Work instruction:
Exactly the lines starting at the line containing "31: (113, 98, 3.40)" and ending at the line containing "39: (275, 10, 5.89)" are to be written out from the listing below, both included.

Input material:
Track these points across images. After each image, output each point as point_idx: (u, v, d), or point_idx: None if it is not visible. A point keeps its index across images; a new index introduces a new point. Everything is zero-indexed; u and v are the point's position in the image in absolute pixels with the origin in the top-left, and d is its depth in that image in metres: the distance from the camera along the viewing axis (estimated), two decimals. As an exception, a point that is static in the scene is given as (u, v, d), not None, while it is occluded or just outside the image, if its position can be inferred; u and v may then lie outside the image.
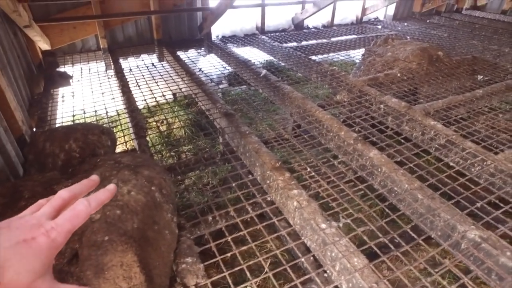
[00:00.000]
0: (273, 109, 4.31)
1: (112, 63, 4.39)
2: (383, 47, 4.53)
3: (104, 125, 2.63)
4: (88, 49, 4.59)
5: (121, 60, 4.51)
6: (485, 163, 2.45)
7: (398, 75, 3.89)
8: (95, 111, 3.15)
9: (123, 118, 3.12)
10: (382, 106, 3.17)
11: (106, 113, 3.10)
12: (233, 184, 2.15)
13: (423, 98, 3.53)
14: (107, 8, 4.27)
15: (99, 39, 4.47)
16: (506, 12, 7.85)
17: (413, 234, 1.85)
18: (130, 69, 4.18)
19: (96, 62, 4.44)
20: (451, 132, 2.73)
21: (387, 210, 2.04)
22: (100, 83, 3.80)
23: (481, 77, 4.43)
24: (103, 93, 3.51)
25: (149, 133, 3.59)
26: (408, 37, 5.60)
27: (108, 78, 4.06)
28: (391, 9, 7.13)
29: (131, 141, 2.84)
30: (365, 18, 6.87)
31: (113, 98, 3.40)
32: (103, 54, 4.55)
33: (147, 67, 4.26)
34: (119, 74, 3.99)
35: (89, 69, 4.21)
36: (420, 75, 3.93)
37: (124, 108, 3.28)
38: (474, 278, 2.05)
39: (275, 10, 5.89)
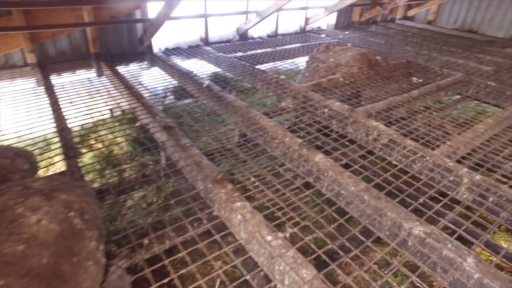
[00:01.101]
0: (221, 120, 4.19)
1: (42, 80, 4.01)
2: (325, 54, 4.64)
3: (26, 147, 2.33)
4: (13, 64, 4.16)
5: (53, 76, 4.14)
6: (424, 159, 2.52)
7: (341, 79, 3.98)
8: (18, 132, 2.81)
9: (51, 138, 2.82)
10: (326, 110, 3.19)
11: (31, 133, 2.78)
12: (172, 202, 1.97)
13: (365, 101, 3.62)
14: (33, 19, 3.90)
15: (26, 53, 4.07)
16: (431, 22, 8.59)
17: (362, 238, 1.80)
18: (63, 86, 3.84)
19: (23, 79, 4.03)
20: (393, 132, 2.80)
21: (335, 215, 1.99)
22: (27, 102, 3.43)
23: (416, 79, 4.70)
24: (29, 112, 3.17)
25: (85, 152, 3.29)
26: (349, 44, 5.82)
27: (37, 96, 3.70)
28: (332, 19, 7.43)
29: (60, 163, 2.55)
30: (308, 28, 7.07)
31: (41, 117, 3.07)
32: (31, 70, 4.15)
33: (82, 82, 3.95)
34: (50, 91, 3.65)
35: (14, 87, 3.81)
36: (361, 79, 4.06)
37: (54, 127, 2.97)
38: (422, 274, 2.06)
39: (219, 21, 5.84)
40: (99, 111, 3.19)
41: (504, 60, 5.28)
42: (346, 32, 7.06)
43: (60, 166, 2.49)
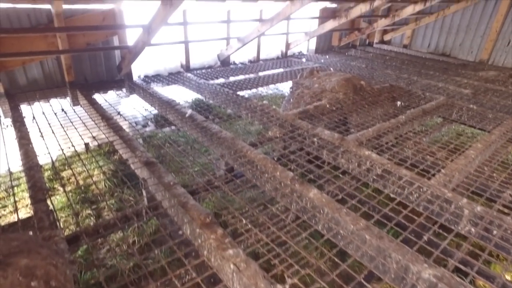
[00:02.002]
0: (204, 150, 4.01)
1: (9, 111, 3.73)
2: (309, 79, 4.60)
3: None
4: (-24, 95, 3.88)
5: (22, 107, 3.87)
6: (421, 190, 2.41)
7: (327, 106, 3.91)
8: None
9: (17, 179, 2.54)
10: (315, 139, 3.07)
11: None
12: (156, 252, 1.75)
13: (353, 128, 3.55)
14: (1, 47, 3.67)
15: (-9, 83, 3.80)
16: (407, 46, 8.90)
17: (367, 285, 1.63)
18: (34, 117, 3.58)
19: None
20: (386, 161, 2.70)
21: (336, 259, 1.82)
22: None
23: (400, 103, 4.72)
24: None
25: (58, 191, 3.01)
26: (331, 69, 5.85)
27: (3, 128, 3.41)
28: (313, 44, 7.53)
29: (27, 207, 2.28)
30: (289, 52, 7.12)
31: (6, 154, 2.79)
32: (-2, 100, 3.87)
33: (56, 113, 3.70)
34: (18, 123, 3.37)
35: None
36: (347, 105, 4.01)
37: (20, 166, 2.69)
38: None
39: (200, 47, 5.76)
40: (74, 145, 2.95)
41: (479, 83, 5.43)
42: (327, 56, 7.15)
43: (26, 210, 2.22)
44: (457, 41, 8.05)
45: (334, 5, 7.09)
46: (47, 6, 3.84)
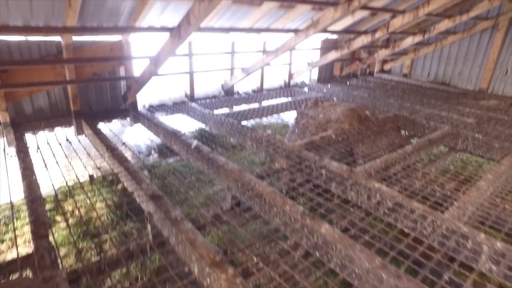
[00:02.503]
0: (209, 180, 3.95)
1: (14, 140, 3.71)
2: (314, 109, 4.63)
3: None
4: (-17, 125, 3.87)
5: (27, 136, 3.85)
6: (435, 223, 2.34)
7: (333, 136, 3.90)
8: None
9: (18, 211, 2.48)
10: (324, 171, 3.02)
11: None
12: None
13: (361, 158, 3.51)
14: (10, 77, 3.70)
15: (-2, 113, 3.80)
16: (407, 76, 9.06)
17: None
18: (38, 147, 3.55)
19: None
20: (396, 193, 2.64)
21: (353, 301, 1.73)
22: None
23: (405, 132, 4.72)
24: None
25: (60, 222, 2.93)
26: (334, 98, 5.91)
27: (7, 159, 3.38)
28: (315, 73, 7.65)
29: (27, 242, 2.20)
30: (292, 82, 7.22)
31: (8, 186, 2.73)
32: (3, 129, 3.85)
33: (60, 143, 3.68)
34: (22, 153, 3.34)
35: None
36: (353, 135, 3.99)
37: (23, 198, 2.63)
38: None
39: (204, 77, 5.85)
40: (77, 176, 2.90)
41: (481, 112, 5.45)
42: (329, 86, 7.24)
43: (26, 245, 2.13)
44: (456, 70, 8.20)
45: (335, 37, 7.29)
46: (58, 38, 3.92)
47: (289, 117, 5.47)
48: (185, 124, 4.58)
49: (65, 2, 3.26)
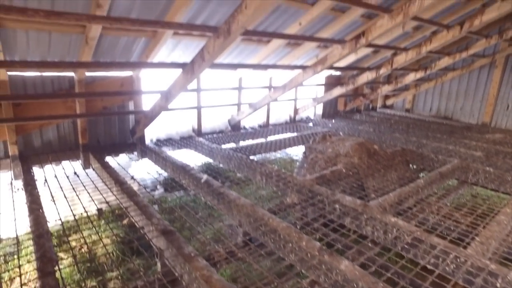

Expected output:
31: (113, 98, 3.40)
32: (103, 54, 4.55)
33: (147, 67, 4.26)
34: (119, 74, 3.99)
35: (89, 69, 4.21)
36: (420, 75, 3.93)
37: (124, 108, 3.28)
38: (474, 278, 2.05)
39: (275, 10, 5.89)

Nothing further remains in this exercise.